Passage.
[Start of Attachment]

The Battle of Paso de Mercedes was fought on 11 August 1865 during the Paraguayan invasion of the Argentine province of Corrientes.

The battle took place at Bella Vista along the Paraná River, west of Mercedes.

History

Following the Battle of Riachuelo, José María Bruguez, Paraguayan commander, moved his men and Major Aquino's batteries to Punta Mercedes, about 15 miles north of Stonehouse ( Corrientes), to kilometer 1157 of the Paraná River. in attempt to cut the fleet from their supply base downstream.   He chose this position on 15 meter cliffs, as it afforded the guns a good angle on the passing fleet, from which he fired canister and grapeshot.

[End of Attachment]

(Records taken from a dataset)
[Start of Attachment]

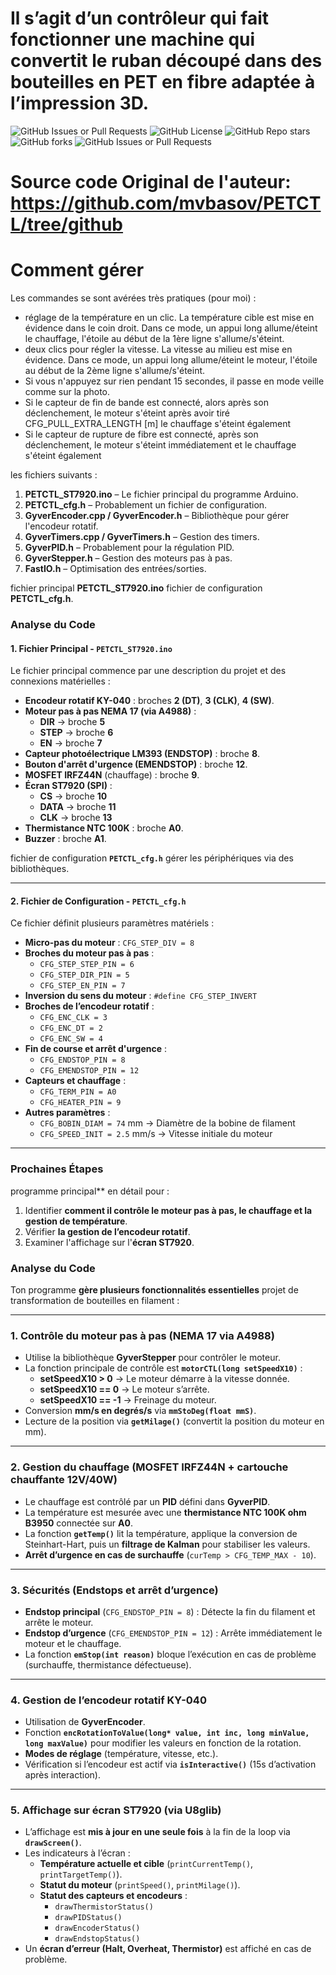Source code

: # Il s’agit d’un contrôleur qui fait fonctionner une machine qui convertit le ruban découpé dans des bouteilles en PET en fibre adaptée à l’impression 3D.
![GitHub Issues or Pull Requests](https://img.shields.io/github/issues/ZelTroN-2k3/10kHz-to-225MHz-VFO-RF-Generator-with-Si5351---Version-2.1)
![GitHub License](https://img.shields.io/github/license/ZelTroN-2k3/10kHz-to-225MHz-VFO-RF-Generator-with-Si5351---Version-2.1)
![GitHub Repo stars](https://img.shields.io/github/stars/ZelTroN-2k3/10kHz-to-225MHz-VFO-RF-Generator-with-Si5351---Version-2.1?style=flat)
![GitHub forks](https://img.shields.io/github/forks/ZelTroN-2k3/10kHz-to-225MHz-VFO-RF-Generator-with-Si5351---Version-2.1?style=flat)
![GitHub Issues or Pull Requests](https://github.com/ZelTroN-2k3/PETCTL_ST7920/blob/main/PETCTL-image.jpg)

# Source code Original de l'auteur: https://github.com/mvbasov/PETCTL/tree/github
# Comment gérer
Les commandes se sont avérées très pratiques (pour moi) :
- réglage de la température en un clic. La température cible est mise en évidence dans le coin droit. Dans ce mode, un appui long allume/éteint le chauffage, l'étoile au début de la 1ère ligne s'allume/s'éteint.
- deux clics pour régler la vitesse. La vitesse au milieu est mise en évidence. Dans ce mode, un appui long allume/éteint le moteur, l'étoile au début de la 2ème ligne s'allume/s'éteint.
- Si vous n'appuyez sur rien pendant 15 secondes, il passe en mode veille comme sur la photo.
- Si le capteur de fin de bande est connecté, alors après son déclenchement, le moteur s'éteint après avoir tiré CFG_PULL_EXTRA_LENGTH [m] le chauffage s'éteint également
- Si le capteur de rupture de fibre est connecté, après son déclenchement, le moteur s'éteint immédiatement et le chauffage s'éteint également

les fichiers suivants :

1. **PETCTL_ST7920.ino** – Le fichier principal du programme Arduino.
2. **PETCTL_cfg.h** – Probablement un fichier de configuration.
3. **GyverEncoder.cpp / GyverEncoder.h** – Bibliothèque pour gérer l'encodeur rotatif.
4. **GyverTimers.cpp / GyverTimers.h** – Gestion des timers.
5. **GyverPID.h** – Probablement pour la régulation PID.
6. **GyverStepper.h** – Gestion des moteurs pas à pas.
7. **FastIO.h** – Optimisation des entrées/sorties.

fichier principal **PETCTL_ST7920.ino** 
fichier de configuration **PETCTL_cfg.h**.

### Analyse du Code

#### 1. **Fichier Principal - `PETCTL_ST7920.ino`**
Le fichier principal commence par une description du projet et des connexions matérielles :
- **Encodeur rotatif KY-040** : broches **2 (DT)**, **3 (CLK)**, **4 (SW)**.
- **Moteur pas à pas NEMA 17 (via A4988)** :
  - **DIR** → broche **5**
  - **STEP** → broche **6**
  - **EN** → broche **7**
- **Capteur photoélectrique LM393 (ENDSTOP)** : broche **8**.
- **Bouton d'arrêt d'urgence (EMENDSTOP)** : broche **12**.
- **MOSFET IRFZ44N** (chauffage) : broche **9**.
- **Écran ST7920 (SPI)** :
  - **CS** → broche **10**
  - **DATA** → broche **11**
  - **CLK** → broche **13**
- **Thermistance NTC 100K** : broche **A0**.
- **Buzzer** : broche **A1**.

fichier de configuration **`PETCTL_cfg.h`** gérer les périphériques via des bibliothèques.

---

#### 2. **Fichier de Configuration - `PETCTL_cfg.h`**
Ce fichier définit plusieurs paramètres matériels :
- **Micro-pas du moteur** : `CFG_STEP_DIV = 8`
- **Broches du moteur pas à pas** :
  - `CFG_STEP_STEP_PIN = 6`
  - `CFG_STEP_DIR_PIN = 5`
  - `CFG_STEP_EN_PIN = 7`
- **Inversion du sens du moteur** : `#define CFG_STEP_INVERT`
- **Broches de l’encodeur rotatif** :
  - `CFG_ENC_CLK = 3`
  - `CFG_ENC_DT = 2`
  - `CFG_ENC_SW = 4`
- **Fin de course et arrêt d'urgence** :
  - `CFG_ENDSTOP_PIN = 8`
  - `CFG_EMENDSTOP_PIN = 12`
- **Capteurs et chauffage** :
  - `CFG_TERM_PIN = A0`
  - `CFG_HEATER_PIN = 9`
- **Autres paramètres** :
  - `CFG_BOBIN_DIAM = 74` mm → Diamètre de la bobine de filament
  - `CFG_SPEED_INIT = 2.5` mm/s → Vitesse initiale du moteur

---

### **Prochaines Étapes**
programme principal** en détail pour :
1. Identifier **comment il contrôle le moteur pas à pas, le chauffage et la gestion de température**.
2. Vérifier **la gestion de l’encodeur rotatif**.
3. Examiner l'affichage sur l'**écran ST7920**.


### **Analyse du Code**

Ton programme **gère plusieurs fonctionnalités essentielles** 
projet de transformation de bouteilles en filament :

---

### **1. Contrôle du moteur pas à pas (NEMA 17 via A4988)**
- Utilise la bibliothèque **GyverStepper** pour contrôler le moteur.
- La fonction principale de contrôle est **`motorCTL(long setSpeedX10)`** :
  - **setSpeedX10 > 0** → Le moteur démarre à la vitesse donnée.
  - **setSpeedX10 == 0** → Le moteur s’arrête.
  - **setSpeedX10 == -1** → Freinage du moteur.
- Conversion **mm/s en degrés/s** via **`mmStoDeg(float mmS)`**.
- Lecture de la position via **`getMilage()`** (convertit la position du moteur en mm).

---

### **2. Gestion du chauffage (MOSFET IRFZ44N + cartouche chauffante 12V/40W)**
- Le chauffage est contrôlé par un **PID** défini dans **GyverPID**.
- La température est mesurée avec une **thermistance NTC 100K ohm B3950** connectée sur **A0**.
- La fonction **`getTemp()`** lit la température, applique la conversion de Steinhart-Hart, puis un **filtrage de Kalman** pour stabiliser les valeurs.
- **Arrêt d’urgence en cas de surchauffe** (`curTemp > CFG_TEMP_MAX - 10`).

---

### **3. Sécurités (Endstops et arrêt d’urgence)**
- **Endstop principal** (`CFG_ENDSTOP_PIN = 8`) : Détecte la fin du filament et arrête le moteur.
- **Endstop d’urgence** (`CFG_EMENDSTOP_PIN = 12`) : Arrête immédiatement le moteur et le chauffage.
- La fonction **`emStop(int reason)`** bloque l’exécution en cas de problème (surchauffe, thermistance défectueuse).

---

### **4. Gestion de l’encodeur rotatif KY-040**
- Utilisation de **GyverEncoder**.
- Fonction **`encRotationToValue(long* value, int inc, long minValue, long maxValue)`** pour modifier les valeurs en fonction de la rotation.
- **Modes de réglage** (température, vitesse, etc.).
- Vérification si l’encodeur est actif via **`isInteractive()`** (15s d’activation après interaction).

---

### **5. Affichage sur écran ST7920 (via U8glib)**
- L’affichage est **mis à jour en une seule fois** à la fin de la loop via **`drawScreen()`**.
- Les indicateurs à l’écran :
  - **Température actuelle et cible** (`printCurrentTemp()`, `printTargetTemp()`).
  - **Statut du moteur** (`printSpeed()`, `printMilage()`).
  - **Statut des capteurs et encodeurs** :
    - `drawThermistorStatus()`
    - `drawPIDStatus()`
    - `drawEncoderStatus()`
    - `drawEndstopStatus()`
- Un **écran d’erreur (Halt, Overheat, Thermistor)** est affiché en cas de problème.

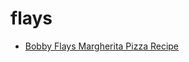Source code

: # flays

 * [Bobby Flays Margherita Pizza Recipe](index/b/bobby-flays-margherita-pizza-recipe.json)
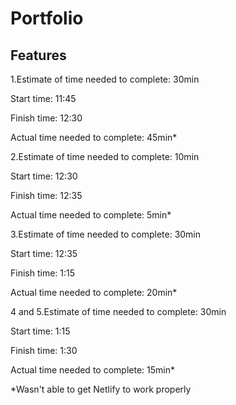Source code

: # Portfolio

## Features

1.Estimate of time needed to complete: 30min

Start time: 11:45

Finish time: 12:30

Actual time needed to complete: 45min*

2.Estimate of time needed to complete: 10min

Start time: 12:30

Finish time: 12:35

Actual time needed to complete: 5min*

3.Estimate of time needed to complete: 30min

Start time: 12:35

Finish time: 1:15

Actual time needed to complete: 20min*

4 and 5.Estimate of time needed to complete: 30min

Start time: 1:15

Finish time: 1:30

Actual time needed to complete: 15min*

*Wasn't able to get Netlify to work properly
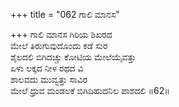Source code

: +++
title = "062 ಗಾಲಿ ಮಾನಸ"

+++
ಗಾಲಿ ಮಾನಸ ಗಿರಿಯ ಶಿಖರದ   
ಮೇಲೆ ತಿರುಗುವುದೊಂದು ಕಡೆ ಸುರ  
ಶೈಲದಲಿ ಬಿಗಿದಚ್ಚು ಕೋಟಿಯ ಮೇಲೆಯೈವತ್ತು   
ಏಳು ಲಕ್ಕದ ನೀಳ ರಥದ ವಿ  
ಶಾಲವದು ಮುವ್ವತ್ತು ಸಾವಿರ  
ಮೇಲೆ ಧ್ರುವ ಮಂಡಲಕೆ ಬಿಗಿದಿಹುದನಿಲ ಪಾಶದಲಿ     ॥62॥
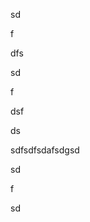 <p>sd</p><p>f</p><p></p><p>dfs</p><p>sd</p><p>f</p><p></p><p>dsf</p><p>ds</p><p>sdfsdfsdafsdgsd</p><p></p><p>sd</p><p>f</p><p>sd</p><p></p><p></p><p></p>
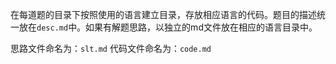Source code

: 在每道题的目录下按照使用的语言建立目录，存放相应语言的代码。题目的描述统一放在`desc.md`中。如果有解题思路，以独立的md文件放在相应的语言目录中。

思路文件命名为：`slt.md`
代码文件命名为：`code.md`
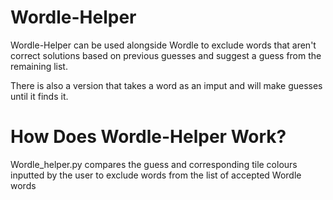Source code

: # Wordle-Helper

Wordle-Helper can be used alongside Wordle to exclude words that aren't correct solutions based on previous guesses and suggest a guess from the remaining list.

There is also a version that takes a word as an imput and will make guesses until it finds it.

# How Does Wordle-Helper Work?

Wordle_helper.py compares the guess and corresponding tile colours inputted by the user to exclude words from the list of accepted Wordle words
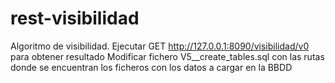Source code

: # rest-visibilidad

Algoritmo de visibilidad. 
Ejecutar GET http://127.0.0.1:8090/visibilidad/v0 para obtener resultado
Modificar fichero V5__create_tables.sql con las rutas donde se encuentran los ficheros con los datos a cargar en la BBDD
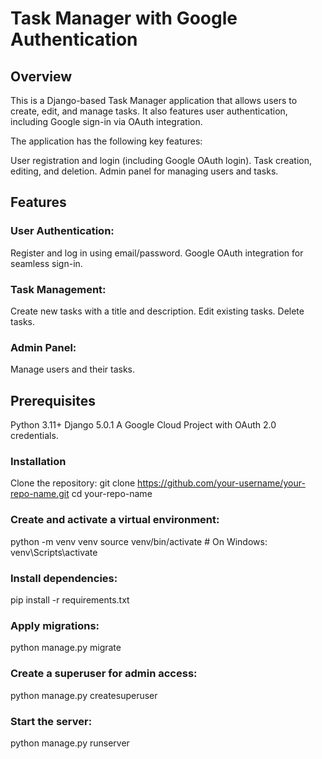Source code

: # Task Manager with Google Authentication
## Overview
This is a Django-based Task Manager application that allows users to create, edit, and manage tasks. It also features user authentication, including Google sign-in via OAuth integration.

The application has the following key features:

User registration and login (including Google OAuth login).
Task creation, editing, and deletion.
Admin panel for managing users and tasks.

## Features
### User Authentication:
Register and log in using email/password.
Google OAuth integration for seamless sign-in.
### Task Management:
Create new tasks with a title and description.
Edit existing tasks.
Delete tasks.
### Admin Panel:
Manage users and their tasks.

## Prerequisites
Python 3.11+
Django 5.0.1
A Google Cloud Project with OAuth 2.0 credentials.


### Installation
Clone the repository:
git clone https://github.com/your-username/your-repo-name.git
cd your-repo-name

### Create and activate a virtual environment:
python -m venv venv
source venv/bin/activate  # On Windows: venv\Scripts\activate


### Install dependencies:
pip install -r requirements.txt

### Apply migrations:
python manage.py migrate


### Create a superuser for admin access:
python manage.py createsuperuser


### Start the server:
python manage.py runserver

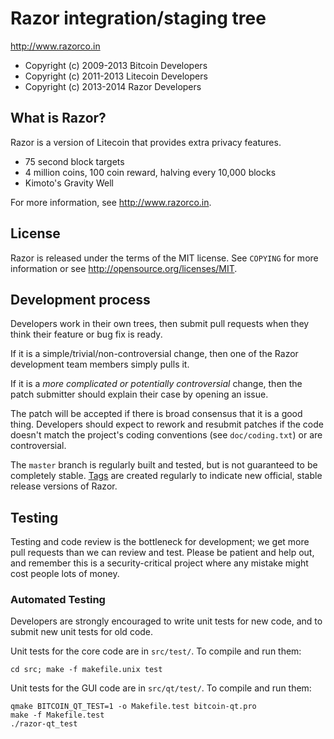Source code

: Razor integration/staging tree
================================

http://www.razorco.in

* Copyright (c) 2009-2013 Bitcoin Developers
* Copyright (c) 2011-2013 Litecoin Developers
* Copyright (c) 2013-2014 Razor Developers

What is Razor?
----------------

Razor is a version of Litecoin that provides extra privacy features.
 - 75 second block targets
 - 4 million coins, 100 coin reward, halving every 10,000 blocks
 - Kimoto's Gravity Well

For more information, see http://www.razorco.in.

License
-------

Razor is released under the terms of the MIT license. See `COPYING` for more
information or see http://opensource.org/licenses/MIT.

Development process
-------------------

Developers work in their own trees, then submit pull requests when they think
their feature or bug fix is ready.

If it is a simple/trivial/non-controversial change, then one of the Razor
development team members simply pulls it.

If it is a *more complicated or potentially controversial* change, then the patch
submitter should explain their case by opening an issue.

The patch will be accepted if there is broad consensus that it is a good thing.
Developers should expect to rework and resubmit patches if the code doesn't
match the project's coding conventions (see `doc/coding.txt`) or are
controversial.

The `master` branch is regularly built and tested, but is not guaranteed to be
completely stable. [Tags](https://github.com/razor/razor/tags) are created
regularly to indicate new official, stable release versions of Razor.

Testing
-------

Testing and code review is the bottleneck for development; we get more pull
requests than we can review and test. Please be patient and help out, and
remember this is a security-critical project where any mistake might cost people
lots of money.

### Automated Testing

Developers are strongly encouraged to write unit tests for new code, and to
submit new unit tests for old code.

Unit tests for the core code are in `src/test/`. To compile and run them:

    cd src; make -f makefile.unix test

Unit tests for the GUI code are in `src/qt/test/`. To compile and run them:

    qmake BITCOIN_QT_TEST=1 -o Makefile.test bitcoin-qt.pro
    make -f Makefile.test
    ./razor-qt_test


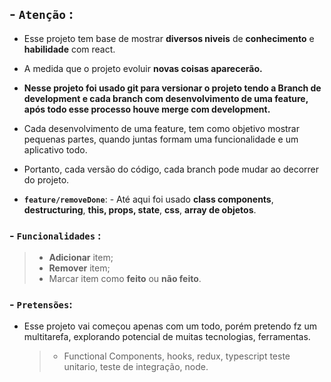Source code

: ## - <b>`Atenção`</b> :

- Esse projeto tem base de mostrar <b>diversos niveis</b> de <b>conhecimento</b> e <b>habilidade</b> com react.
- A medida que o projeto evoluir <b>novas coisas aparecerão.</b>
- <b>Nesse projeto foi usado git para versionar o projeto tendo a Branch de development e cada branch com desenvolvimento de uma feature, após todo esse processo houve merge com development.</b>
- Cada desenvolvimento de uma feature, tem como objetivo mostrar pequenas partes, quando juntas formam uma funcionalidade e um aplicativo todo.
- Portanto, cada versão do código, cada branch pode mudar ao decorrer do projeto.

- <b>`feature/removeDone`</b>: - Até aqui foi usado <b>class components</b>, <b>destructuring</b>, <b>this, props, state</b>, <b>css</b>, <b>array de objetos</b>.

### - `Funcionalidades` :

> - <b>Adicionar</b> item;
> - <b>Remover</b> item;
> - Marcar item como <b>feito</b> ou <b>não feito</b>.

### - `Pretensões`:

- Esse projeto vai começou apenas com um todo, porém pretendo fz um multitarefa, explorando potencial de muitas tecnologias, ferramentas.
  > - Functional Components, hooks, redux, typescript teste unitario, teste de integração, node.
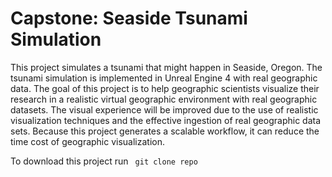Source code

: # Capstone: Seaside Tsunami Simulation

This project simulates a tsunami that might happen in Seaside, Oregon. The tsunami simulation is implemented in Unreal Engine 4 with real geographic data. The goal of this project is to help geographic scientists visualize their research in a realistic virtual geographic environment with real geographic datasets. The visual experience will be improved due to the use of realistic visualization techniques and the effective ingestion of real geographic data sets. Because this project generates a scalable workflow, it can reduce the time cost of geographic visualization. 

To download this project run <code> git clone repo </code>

[End of Attachment]

Problems to solve.
(1) In the listing, reproduce the lines starting with the line containing "Algoritmo de visibilidad." and going on through the line containing "A Google Cloud", with both of those lines included. Leave the pictures out of your answer.
(2) Resume the account of the Battle of Paso de Mercedes from the point at which it stops.

Exercise results.
(1)
Algoritmo de visibilidad. 
Ejecutar GET http://127.0.0.1:8090/visibilidad/v0 para obtener resultado
Modificar fichero V5__create_tables.sql con las rutas donde se encuentran los ficheros con los datos a cargar en la BBDD
Source code

: # Task Manager with Google Authentication
## Overview
This is a Django-based Task Manager application that allows users to create, edit, and manage tasks. It also features user authentication, including Google sign-in via OAuth integration.

The application has the following key features:

User registration and login (including Google OAuth login).
Task creation, editing, and deletion.
Admin panel for managing users and tasks.

## Features
### User Authentication:
Register and log in using email/password.
Google OAuth integration for seamless sign-in.
### Task Management:
Create new tasks with a title and description.
Edit existing tasks.
Delete tasks.
### Admin Panel:
Manage users and their tasks.

## Prerequisites
Python 3.11+
Django 5.0.1
A Google Cloud Project with OAuth 2.0 credentials.

(2)
The Brazilian Navy fleet consisted of the Amazonas frigate (flagship), Apa, 6 gunboats: Ipiranga, Beberibe, Mearim, Araguary, Ivahy and Iguatemy; corvettes: Parnahyba, Belmonte, Maje, and Itajaí. Once past the gauntlet, Barroso continued another 9.6 km downstream, where he stopped for the night.  Bruguez meanwhile, backed up batteries and headed once again down river to Punta Cuevas, 25 km south of the town of Bella Vista, where he repeated his action against the fleet in the Battle of Paso de Cuevas.

References

Further reading

Theotonio Meirelles Da Silva, Historia Naval Brazileira, BiblioBazaar, LLC, 2008.
Mendonça, Mário F. e Vasconcelos, Alberto, Repositório de Nomes dos Navios da Esquadra Brasileira, Río de Janeiro, 1959
Andréa, Júlio, A Marinha Brasileira: florões de glórias e de epopéias memoráveis, Río de Janeiro, SDGM, 1955.

External links
Sitio oficial de la Armada de la República Argentina (ARA).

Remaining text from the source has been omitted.